Segment Open

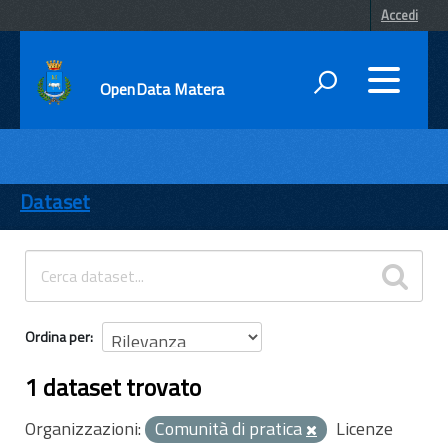
Accedi
OpenData Matera
DATI
ENTI
Dataset
TEMI
INFORMAZIONI
Ordina per
1 dataset trovato
Organizzazioni:
Comunità di pratica
Licenze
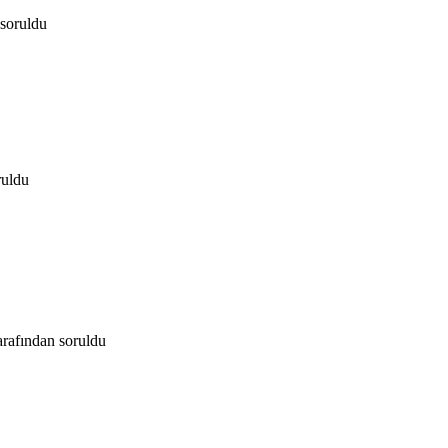
soruldu
ruldu
arafından
soruldu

Segment Closed

### Task description
Retype the text of every row above, line for line, and leave the pictures out of your answer.

### Exercise response
Accedi
OpenData Matera
DATI
ENTI
Dataset
TEMI
INFORMAZIONI
Ordina per
1 dataset trovato
Organizzazioni:
Comunità di pratica
Licenze
soruldu
ruldu
arafından
soruldu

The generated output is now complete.